WORK ORDER ->
Using the records provided below, locate and copy each line that contains the word "type".

Document images with source code:
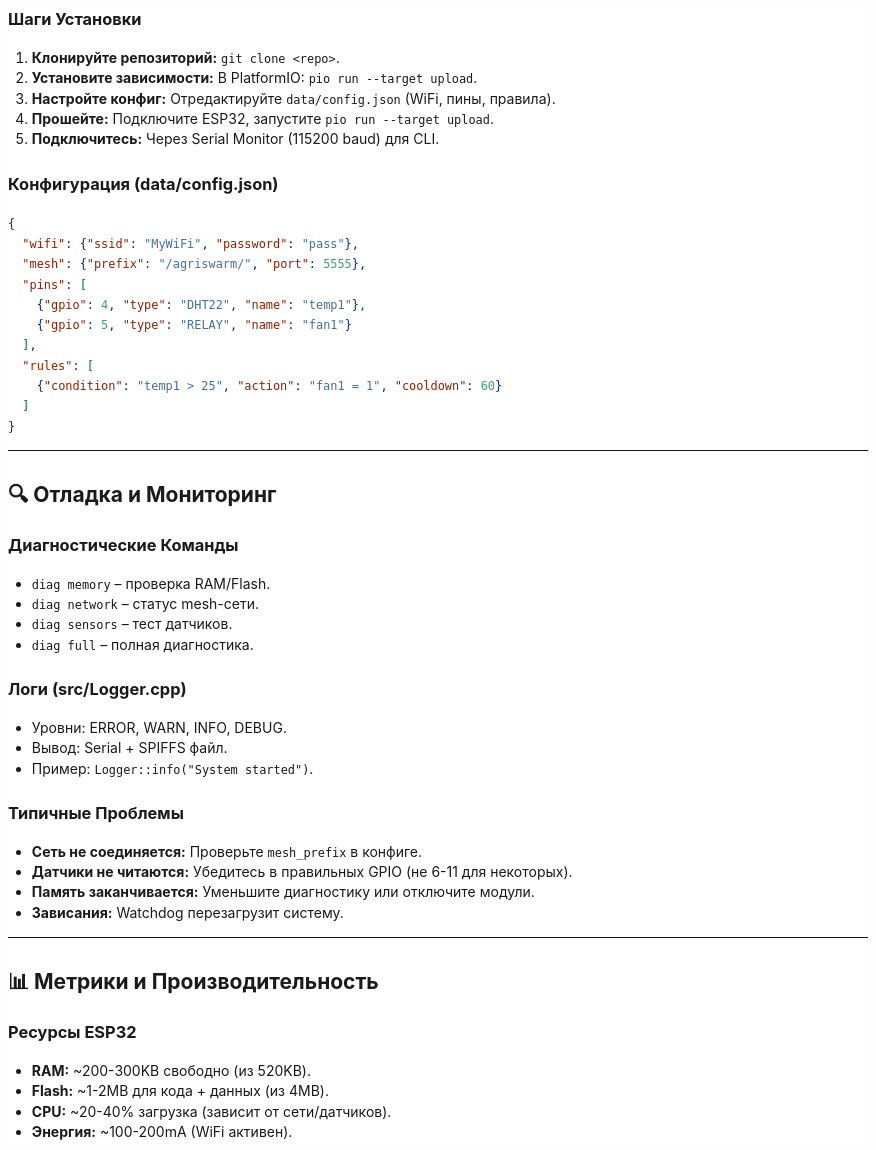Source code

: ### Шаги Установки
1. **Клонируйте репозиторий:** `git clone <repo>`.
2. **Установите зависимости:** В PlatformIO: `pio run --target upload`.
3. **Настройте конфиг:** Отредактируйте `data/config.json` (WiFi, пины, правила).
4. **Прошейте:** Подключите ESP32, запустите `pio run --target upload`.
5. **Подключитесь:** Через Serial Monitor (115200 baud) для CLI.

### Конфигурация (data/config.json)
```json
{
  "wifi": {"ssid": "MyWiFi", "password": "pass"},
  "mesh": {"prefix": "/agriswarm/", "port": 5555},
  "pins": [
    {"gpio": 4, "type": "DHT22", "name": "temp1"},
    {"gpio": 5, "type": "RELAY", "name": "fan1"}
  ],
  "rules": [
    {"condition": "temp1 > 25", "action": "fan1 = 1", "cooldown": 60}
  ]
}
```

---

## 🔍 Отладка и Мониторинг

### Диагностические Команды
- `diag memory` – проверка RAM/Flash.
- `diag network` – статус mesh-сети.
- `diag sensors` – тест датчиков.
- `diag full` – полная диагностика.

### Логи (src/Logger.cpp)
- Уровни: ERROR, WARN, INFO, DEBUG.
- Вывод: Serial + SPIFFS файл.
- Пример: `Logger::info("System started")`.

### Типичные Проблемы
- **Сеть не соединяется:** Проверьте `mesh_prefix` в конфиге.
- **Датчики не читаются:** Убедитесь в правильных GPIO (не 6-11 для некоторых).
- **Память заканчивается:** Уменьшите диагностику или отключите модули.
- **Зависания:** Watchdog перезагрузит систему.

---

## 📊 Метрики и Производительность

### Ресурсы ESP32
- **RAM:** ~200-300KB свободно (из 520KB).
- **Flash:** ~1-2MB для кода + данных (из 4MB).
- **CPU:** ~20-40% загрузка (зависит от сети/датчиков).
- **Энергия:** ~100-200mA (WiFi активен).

OUTPUT OF THE EXERCISE ->
    {"gpio": 4, "type": "DHT22", "name": "temp1"},
    {"gpio": 5, "type": "RELAY", "name": "fan1"}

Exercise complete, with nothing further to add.